Problem:
Count the lines of data below that include "both". Provide only the number.

Provided entries below:

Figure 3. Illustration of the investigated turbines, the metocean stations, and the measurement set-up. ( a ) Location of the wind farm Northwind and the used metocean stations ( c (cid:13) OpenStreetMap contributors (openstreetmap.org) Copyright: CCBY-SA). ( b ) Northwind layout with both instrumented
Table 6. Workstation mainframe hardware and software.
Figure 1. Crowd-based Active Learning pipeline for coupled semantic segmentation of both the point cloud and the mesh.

End of Provided entries.
Provided entries below:

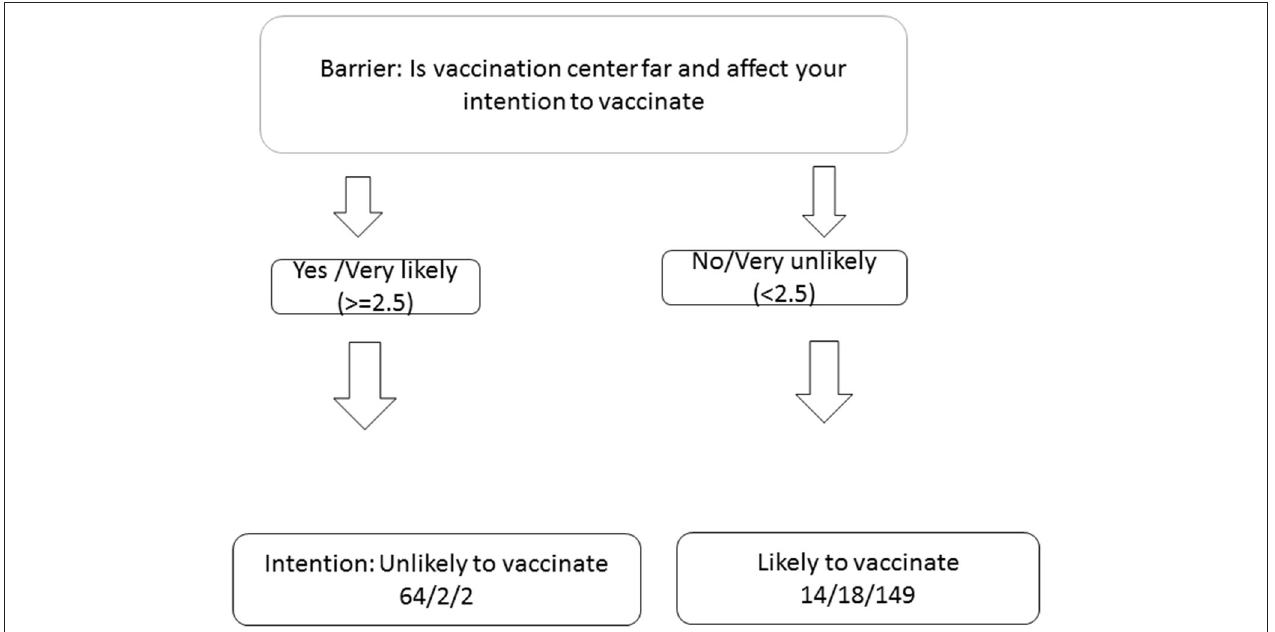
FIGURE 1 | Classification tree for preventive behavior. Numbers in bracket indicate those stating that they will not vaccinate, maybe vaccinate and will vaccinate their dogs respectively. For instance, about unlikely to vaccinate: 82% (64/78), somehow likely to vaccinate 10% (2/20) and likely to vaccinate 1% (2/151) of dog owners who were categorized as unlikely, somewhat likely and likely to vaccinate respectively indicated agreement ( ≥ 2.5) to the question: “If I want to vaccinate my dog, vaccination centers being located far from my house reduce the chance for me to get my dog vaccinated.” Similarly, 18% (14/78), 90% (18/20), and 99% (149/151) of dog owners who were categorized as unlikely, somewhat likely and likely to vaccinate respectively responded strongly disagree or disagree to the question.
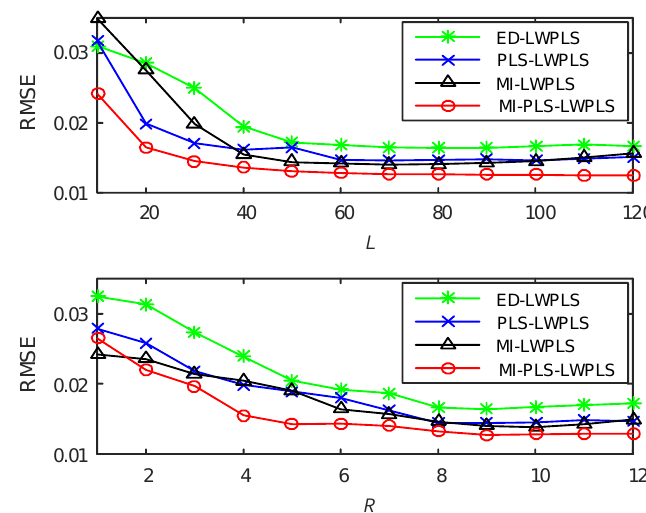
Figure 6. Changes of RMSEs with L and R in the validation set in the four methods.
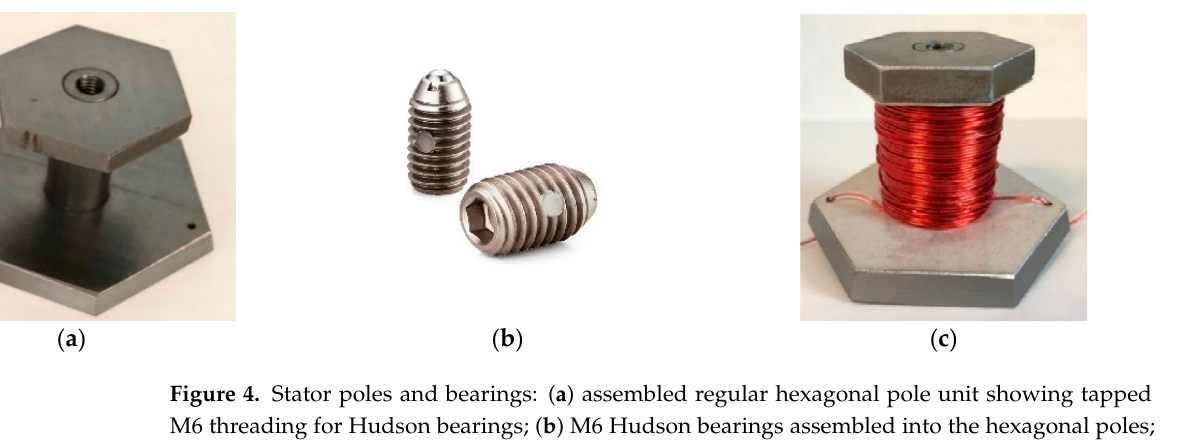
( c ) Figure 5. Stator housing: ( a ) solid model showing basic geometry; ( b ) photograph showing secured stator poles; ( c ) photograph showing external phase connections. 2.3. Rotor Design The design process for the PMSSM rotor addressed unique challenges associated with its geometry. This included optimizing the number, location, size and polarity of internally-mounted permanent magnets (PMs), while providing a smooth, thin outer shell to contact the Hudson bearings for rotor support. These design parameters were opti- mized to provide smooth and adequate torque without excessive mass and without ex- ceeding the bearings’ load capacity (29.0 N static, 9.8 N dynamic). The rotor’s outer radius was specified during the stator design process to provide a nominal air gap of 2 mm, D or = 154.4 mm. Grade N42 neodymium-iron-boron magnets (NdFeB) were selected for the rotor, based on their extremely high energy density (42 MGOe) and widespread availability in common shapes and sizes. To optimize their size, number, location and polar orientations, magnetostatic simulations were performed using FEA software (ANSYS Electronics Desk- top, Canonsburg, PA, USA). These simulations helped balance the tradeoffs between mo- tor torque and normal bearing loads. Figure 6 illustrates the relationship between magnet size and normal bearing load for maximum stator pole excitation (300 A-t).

End of Provided entries.
Provided entries below:

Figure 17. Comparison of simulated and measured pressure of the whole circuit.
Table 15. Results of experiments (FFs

End of Provided entries.

Your solution:
2